Brewster Ambulance has three Brockton locations, making serving the Stairway to Recovery offices fast for transfers to local treatment partners of the Champion Plan:

  • 73 Perkins Avenue, Brockton, MA 02302
  • 790 West Chestnut St. Brockton, MA 02301
  • 225 North Montello St. Brockton, MA 02302

With three locations and ample coverage, there has been no negative impact on Brewster's ability to provide consistent and reliable service for the city's 911 calls and other scheduled transports. Since the city has networked with nearby treatment facilities, the transfers are more efficient and take less time.

This proximity keeps patients from being repatriated to Brockton if they are taken to a treatment center that is hours away where they don't know anyone. Keeping the program's partners local improves the patient's overall recovery outcome as well. It provides them access to a variety of services and support—paid and volunteer services that check in on them after their detox—where they build a relationship and develop more trust which enables them to stay in treatment longer, thus improving outcomes.
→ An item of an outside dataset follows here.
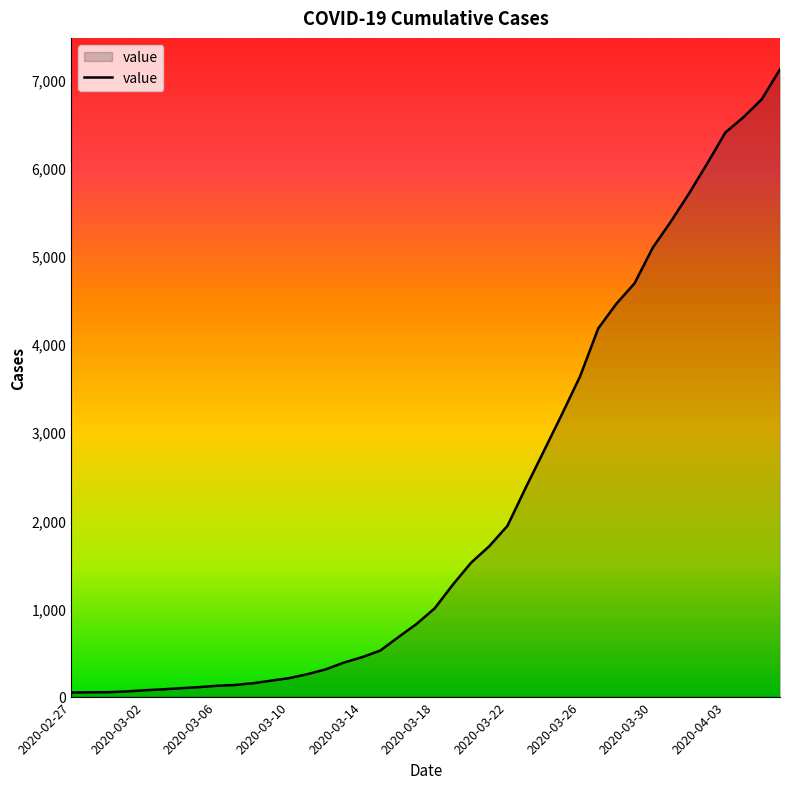

What is the maximum value shown in the chart?

7117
There are also hotlines and information provided to families to help them recognize drug paraphernalia, symptoms of rising abuse and behavior changes that indicate the patient may be abusing again. It gives them resources and support so they can also be part of a broader team helping the patient.

We didn’t give a second thought to helping Mayor Carpenter shift the landscape of drug abuse and overdoses plaguing Brockton. The Champion Plan is an innovative example of how the city is leading the state in collaborative service to provide accessible resources to those who want help out of addiction.
— Mark Brewster, President and CEO of Brewster Ambulance
 

Brewster Ambulance is also working on the clinical side to get the Department of Public Health to approve a project waiver that allows Brewster to use pain medication alternatives such as high dose Tylenol® as opposed to opiates. If a patient is battling addiction, to receive non-opiate pain treatment options keeps them out of the category of drug use. By coming at this epidemic from all angles, we can help reduce the impact that drug addiction has on Brockton's residents and all communities who adopt similar programs.